L’Union européenne assure environ 50% du budget du projet ITER [8] (soit 250 millions d’euros par an), ce qui représente la moitié du budget européen pour les énergies non nucléaires, et seulement 1.3% du budget européen pour la recherche. L’Europe possède déjà une excellente expérience dans le domaine de la fusion avec JET (Joint European Torus [9] ) et Tore-Supra [10] . Depuis 1957 et EURATOM jusqu’à ITER, en passant par l’EPR [11] , l’Europe a toujours été au travail pour fournir à sa population une énergie nouvelle, tout en cherchant a en garantir la sûreté et la propreté.
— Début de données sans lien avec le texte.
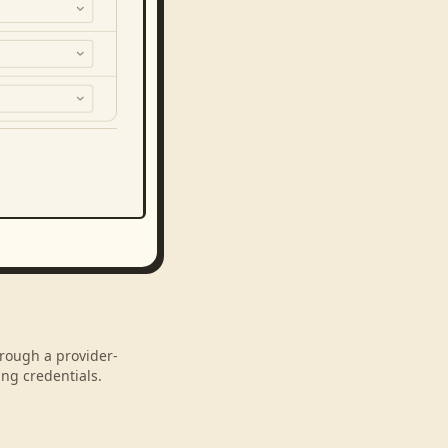
hrough a provider-
ng credentials.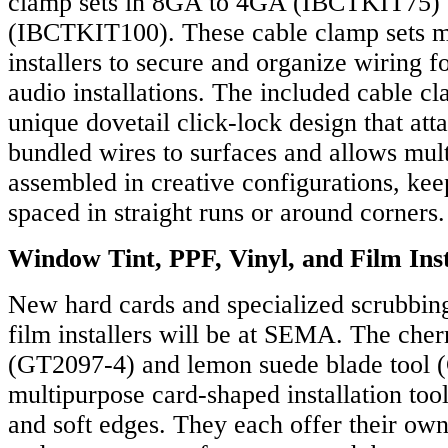
clamp sets in 8GA to 4GA (IBCTKIT75)
(IBCTKIT100). These cable clamp sets ma
installers to secure and organize wiring f
audio installations. The included cable cl
unique dovetail click-lock design that att
bundled wires to surfaces and allows mult
assembled in creative configurations, ke
spaced in straight runs or around corners.
Window Tint, PPF, Vinyl, and Film Inst
New hard cards and specialized scrubbing 
film installers will be at SEMA. The cher
(GT2097-4) and lemon suede blade tool 
multipurpose card-shaped installation too
and soft edges. They each offer their own 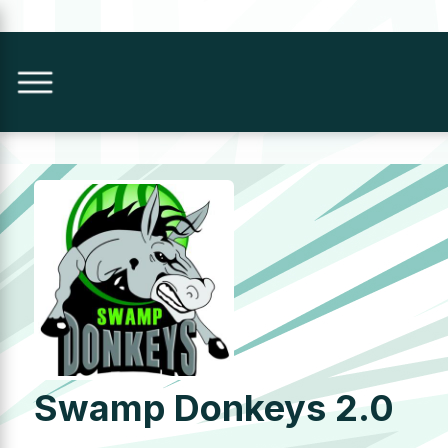
Swamp Donkeys 2.0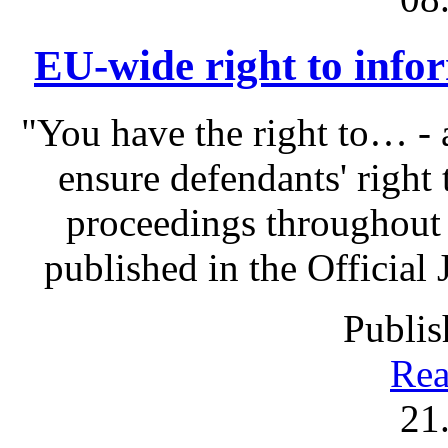
EU-wide right to infor
"You have the right to… - 
ensure defendants' right
proceedings throughout
published in the Official 
Publis
Rea
21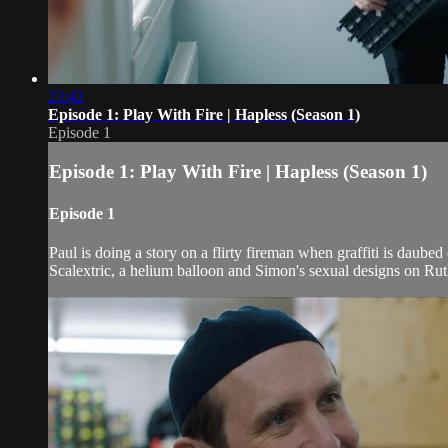
23:42
Episode 1: Play With Fire | Hapless (Season 1)
Episode 1
Episode 1: Play With Fire | Hapless (Season 1)
Episode 1
Paul is doing a story on a flirty fireman when graffiti is daube
Scalextric, a helium balloon and Simon's sexual designs on Ruth,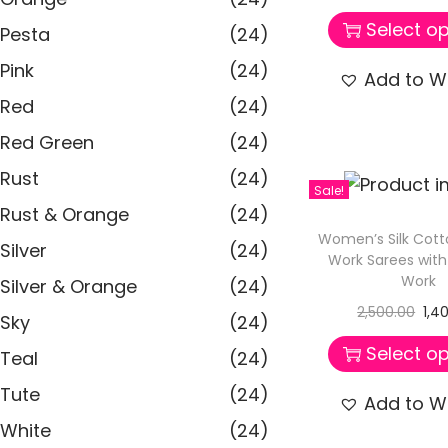
Select op
Pesta
(24)
Pink
(24)
Add to Wi
Red
(24)
Red Green
(24)
Rust
(24)
Sale!
Rust & Orange
(24)
Women’s Silk Cot
Silver
(24)
Work Sarees wit
Work
Silver & Orange
(24)
2,500.00
1,4
Sky
(24)
Select op
Teal
(24)
Tute
(24)
Add to Wi
White
(24)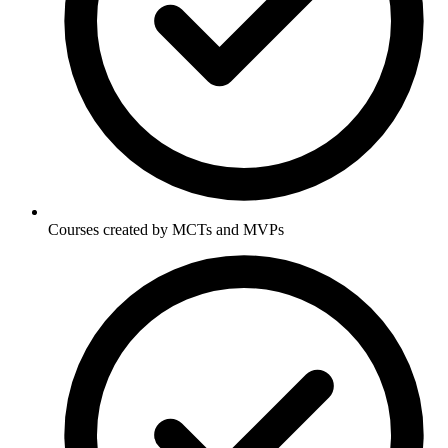
Courses created by MCTs and MVPs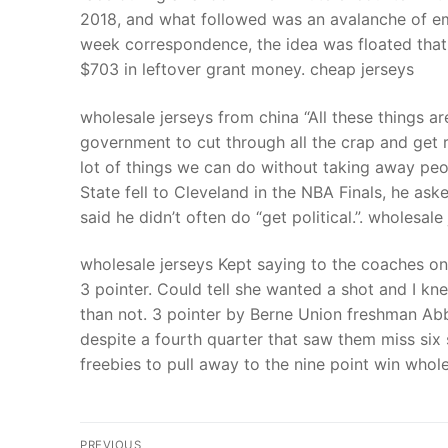
2018, and what followed was an avalanche of emai
week correspondence, the idea was floated that 
$703 in leftover grant money. cheap jerseys
wholesale jerseys from china “All these things a
government to cut through all the crap and get r
lot of things we can do without taking away peo
State fell to Cleveland in the NBA Finals, he a
said he didn’t often do “get political.”. wholesal
wholesale jerseys Kept saying to the coaches on 
3 pointer. Could tell she wanted a shot and I kn
than not. 3 pointer by Berne Union freshman Abbi
despite a fourth quarter that saw them miss six
freebies to pull away to the nine point win whole
Post
PREVIOUS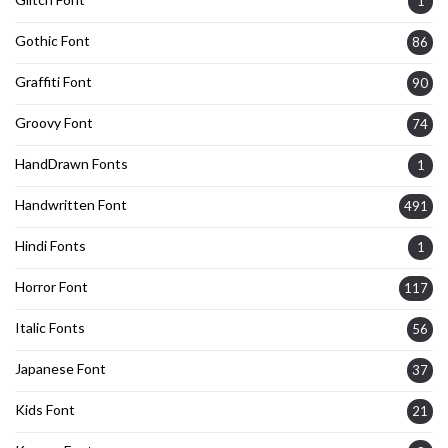
1
Gothic Font
86
Graffiti Font
90
Groovy Font
74
HandDrawn Fonts
1
Handwritten Font
491
Hindi Fonts
1
Horror Font
117
Italic Fonts
56
Japanese Font
37
Kids Font
21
L’avenir de la consommation énergétique
Aussi prometteuse et réalisable qu’elle soit sur le papier, l’énergie de fusion ne sera pas disponible avant peut-être encore plus de trente ans. En attendant, il faudra continuer à répondre aux besoins énergétiques croissants des populations, tout en réduisant l’impact global de l’activité humaine sur l’environnement. Le recours aux énergies renouvelables est un premier pas vers cela ; mais produire plus d’énergie, même propre, ne sera pas suffisant. Une solution simple et efficace pour avoir plus d’énergie à notre disposition est tout simplement... d’en utiliser moins ! La bataille de l’énergie ne se gagnera pas uniquement du côté de la production, mais aussi à la consommation. Les appareils de faible rendement, et les modes ’standby’ qui continuent a consommer, sont très gourmands en électricité, et pour rien...
La recherche d’une efficacité électrique a commencé en Europe lorsque le Parlement a interdit la vente d’ampoules à incandescence (dont jusqu’à 95% de la consommation est dissipée sous forme de chaleur). La réduction du gaspillage fait désormais partie intégrante de la politique énergétique européenne.